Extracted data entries

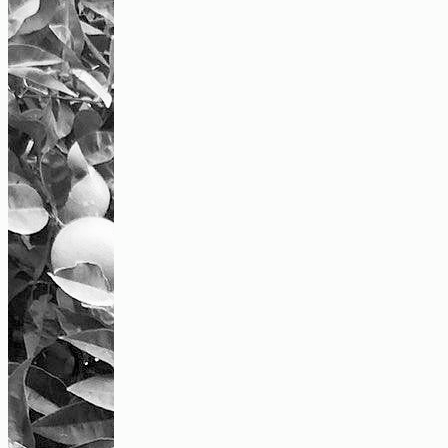
Eine Tanzwirtschaft mit linksradikalem
Selbstverständnis
Text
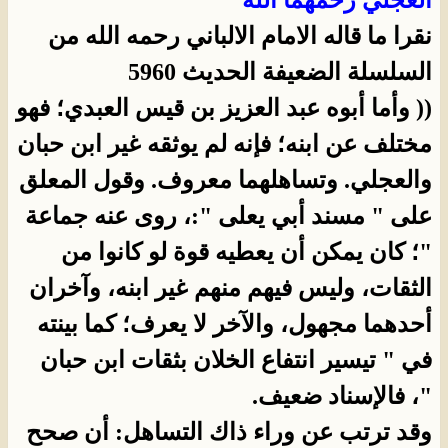
العجلي رحمهما الله
نقرا ما قاله الامام الالباني رحمه الله من
السلسلة الضعيفة الحديث 5960
(( وأما أبوه عبد العزيز بن قيس العبدي؛ فهو
مختلف عن ابنه؛ فإنه لم يوثقه غير ابن حبان
والعجلي. وتساهلهما معروف. وقول المعلق
على " مسند أبي يعلى ":
، روى عنه جماعة
"؛ كان يمكن أن يعطيه قوة لو كانوا من
الثقات، وليس فيهم منهم غير ابنه، وآخران
أحدهما مجهول، والآخر لا يعرف؛ كما بينته
في " تيسير انتفاع الخلان بثقات ابن حبان
"، فالإسناد ضعيف.
وقد ترتب عن وراء ذاك التساهل: أن صحح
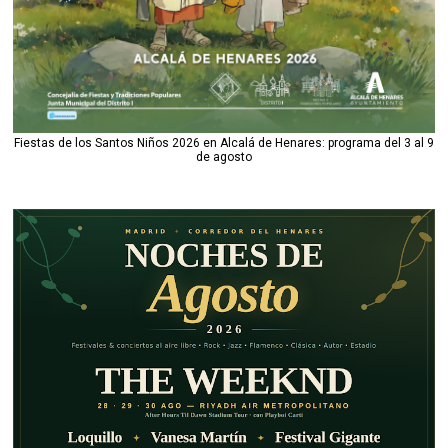
Fiestas de los Santos Niños 2026 en Alcalá de Henares: programa del 3 al 9
de agosto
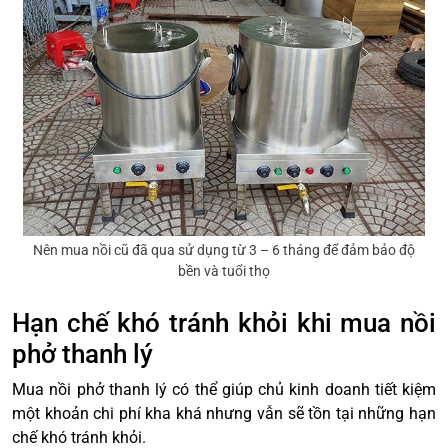
Nên mua nồi cũ đã qua sử dụng từ 3 – 6 tháng để đảm bảo độ
bền và tuổi thọ
Hạn chế khó tránh khỏi khi mua nồi
phở thanh lý
Mua nồi phở thanh lý có thể giúp chủ kinh doanh tiết kiệm
một khoản chi phí kha khá nhưng vẫn sẽ tồn tại những hạn
chế khó tránh khỏi.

Instruction
The copy must include every record exactly and none of the pictures.

Exercise response
Eine Tanzwirtschaft mit linksradikalem
Selbstverständnis
Text
العجلي رحمهما الله
نقرا ما قاله الامام الالباني رحمه الله من
السلسلة الضعيفة الحديث 5960
(( وأما أبوه عبد العزيز بن قيس العبدي؛ فهو
مختلف عن ابنه؛ فإنه لم يوثقه غير ابن حبان
والعجلي. وتساهلهما معروف. وقول المعلق
على " مسند أبي يعلى ":
، روى عنه جماعة
"؛ كان يمكن أن يعطيه قوة لو كانوا من
الثقات، وليس فيهم منهم غير ابنه، وآخران
أحدهما مجهول، والآخر لا يعرف؛ كما بينته
في " تيسير انتفاع الخلان بثقات ابن حبان
"، فالإسناد ضعيف.
وقد ترتب عن وراء ذاك التساهل: أن صحح
Fiestas de los Santos Niños 2026 en Alcalá de Henares: programa del 3 al 9
de agosto
Nên mua nồi cũ đã qua sử dụng từ 3 – 6 tháng để đảm bảo độ
bền và tuổi thọ
Hạn chế khó tránh khỏi khi mua nồi
phở thanh lý
Mua nồi phở thanh lý có thể giúp chủ kinh doanh tiết kiệm
một khoản chi phí kha khá nhưng vẫn sẽ tồn tại những hạn
chế khó tránh khỏi.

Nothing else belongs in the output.